As expected with the genre, there are many highs and lows, with this, in particular, edging more towards the lows. The film is brutal as every little chance the allies get to evacuate is under threat creating a constant state of fear and anxiety to what will happen. This is carried on with the characters being timid to do what failed previously creating a lack of trust at times. This creates great continuity making the characters feel real and intelligent too.  Whenever it seems like there's a small victory, danger is never far as Nolan creates tension in every scene, no matter what aspect of the film is being followed.
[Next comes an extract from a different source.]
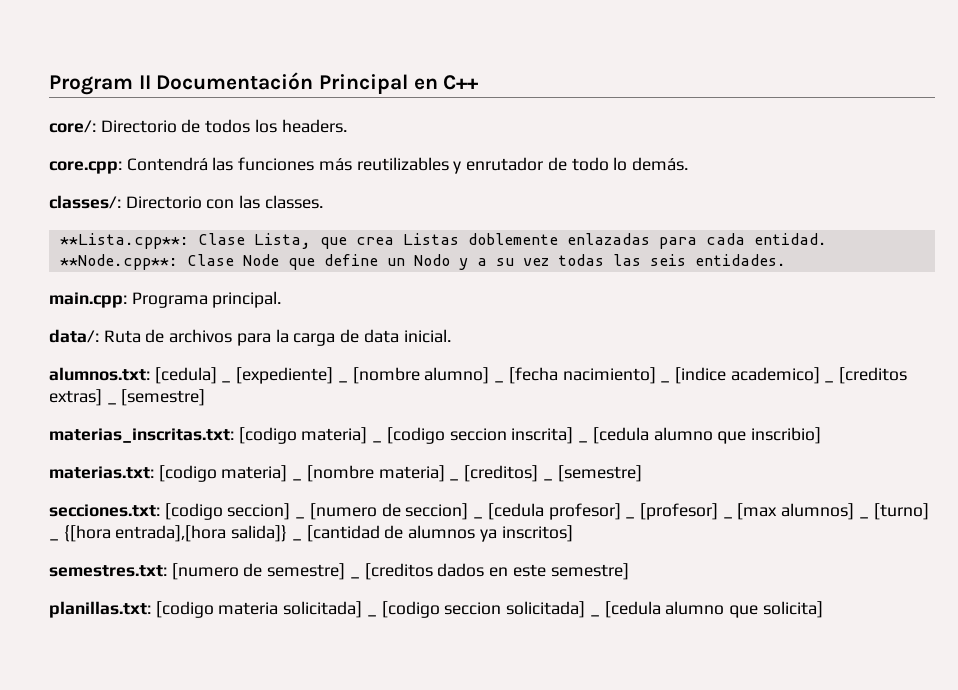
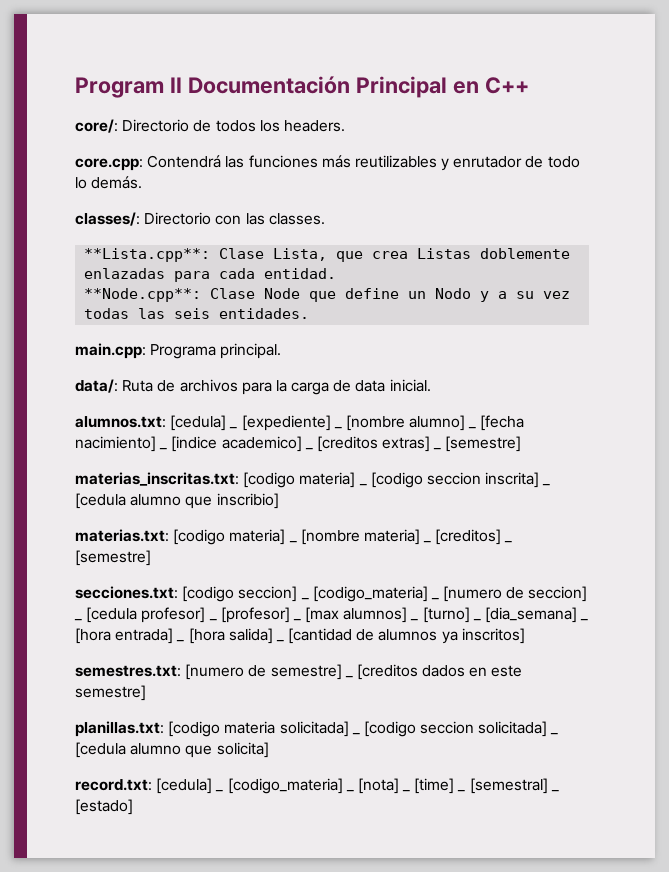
(306, 517) none -> [312,586,439,602] [codigo_materia] _
[63,525,288,542] {[hora entrada],[hora salida]} -> [485,607,589,623] [75,628,273,644] [dia_semana] _ [hora entrada] _ [hora salida]
(823, 609) none -> [75,778,559,794] [75,799,133,815] // record.txt: [cedula] _ [codigo_materia] _ [nota] _ [time] _ [semestral] _ [estado]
Christopher Nolan has yet again crafted another incredible, unique film. The decision to look at the event itself rather than the characters is a decision that may and has put people off the film but it works incredibly well. All the technical aspects fall into piece and make something truly remarkable. Everything seems so realistic in this truly epic war film that will have you experiencing all kinds of emotion. This is one of the year's finest pictures and you can expect to see a lot of buzz come award season despite us being very much in the summer season. Nolan again shows how a blockbuster can still be art as it provides many great moments whilst being aesthetically pleasing. Make sure to see this one in a cinema as it is an experience you do not want to miss out on.


Final Verdict = 



So have you seen 'Dunkirk'? If so, what did you think of the film? I hope that this review was useful for if you were planning on seeing the film or not which I highly recommend that you do! Once again, thank you for taking the time to read my review, it is much appreciated!